Con lei e Marco Fassinotti al palo, a rappresentare l’alto maschile ci sarà Silvano Chesani, appena tornato da un lungo stop per infortunio: paradossale, no?
«Lo sento voglioso, ma ha un po’ di timori: gli serve fiducia».
Chi vincerà, senza di lei?
«Intanto, anche se non accadrà, spero servirà un 2.48, così non avrò altri rimpianti. Sarà durissima guardare la gara. Il mio favorito è Bondarenko, per le altre medaglie dico il canadese Drouin,il siriano Ghazal e lo statunitense Kynard. E, mio malgrado, lascio Barshim giù dal podio».

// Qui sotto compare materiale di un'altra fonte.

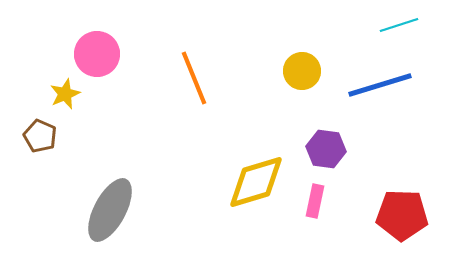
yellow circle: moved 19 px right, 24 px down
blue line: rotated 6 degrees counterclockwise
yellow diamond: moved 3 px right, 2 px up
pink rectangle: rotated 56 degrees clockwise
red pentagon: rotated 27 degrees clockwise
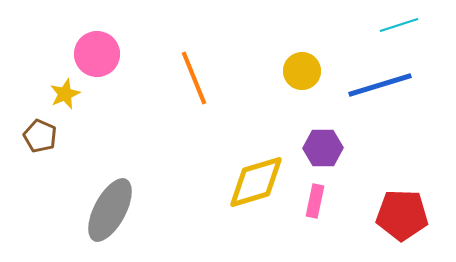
purple hexagon: moved 3 px left, 1 px up; rotated 9 degrees counterclockwise
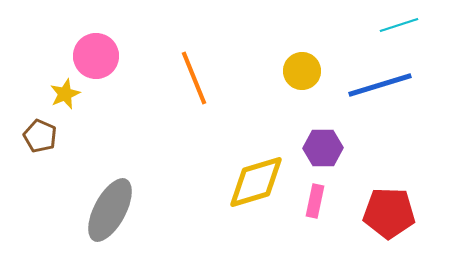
pink circle: moved 1 px left, 2 px down
red pentagon: moved 13 px left, 2 px up
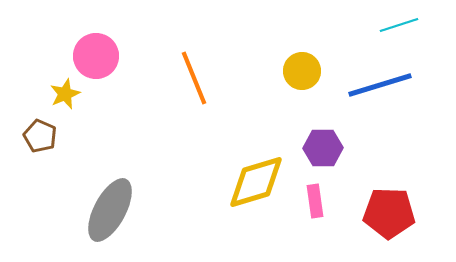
pink rectangle: rotated 20 degrees counterclockwise
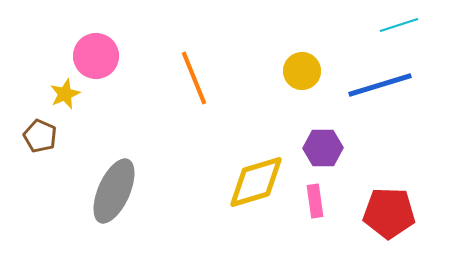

Ukhov ha appena saltato 2.35: cosa pensa dell’esclusione dell’atletica russa?
«Non è più tra i migliori, ma il caso è spinosissimo. Da un lato è stato giusto dare un segnale forte nella lotta al doping e fermare un Paese che ne ha combinate di tutti i colori, dall’altro è difficile accettare che si possa vietare l’Olimpiade a chi non è mai risultato positivo. Vivo sulla mia pelle cosa vuol dire dover rinunciare ed è drammatico».
Basterà il solito Bolt a salvare la situazione?
«L’atletica mondiale sopravvive grazie a lui. Ci sono altre stelle, da Rudisha a Farah e Lavillenie, ma senza Usain la disciplina vivrebbe nell’anonimato. Tutti gli altri messi insieme non valgono quel che vale lui. La sfida con Gatlin? Sapete come la penso sugli ex dopati».
Il podio degli 800 femminili, da Caster Semenya in giù, potrebbe venir occupato da tre atlete intersex.
«La vicenda è forse stata affrontata con un po’ di leggerezza. Loro, naturalmente, non hanno colpe, ma per chi finirà alle spalle, è una palese ingiustizia. E qualsiasi eventuale decisione successiva, sarà tardiva».
Cosa seguirà oltre all’atletica?
«Il basket e gli Stati Uniti in particolare. Poco importa se non ci saranno LeBron James e Steph Curry. Daranno spettacolo lo stesso, spero di incrociarli. Proprio in queste ore ho ricevuto la maglia del mio idolo Tracy McGrady: un regalo di “consolazione”. Comunque guarderò di tutto un po’. Tranne il golf: tanti big hanno rinunciato. Ma cosa l’hanno messo a fare all’Olimpiade?».
Pronto a tifare per gli azzurri?
«Mi sgolerò per Gregorio Paltrinieri: è fortissimo. Ci siamo parlati spesso senza mai incontrarci. Sarà l’occasione giusta. Farà gridare di gioia l’Italia come avrei voluto fare io».
Condivide la scelta di Federica Pellegrini portabandiera?
«È giusto, è l’atleta più rappresentativa. L’alternativa poteva giusto essere Paltrinieri, ma forse è troppo giovane. Lo candido per Tokyo».
Riuscirà lo stesso a divertirsi?
«Nonostante tutto, voglio provarci. Con me ci saranno la mia fidanzata Chiara e gli otto amici che avevano predisposto tutto per seguirmi. Spero di poterli aiutare coi biglietti: vorrei che per loro diventasse un viaggio indimenticabile».
Avrà anche un ruolo ufficiale e non semplice: Roma 2024 non naviga in acque tranquille...
«Un’Olimpiade in casa a 32 anni, impagabile: capisco però che ci siano problemi da risolvere. Nel mio piccolo, proverò a dare una mano».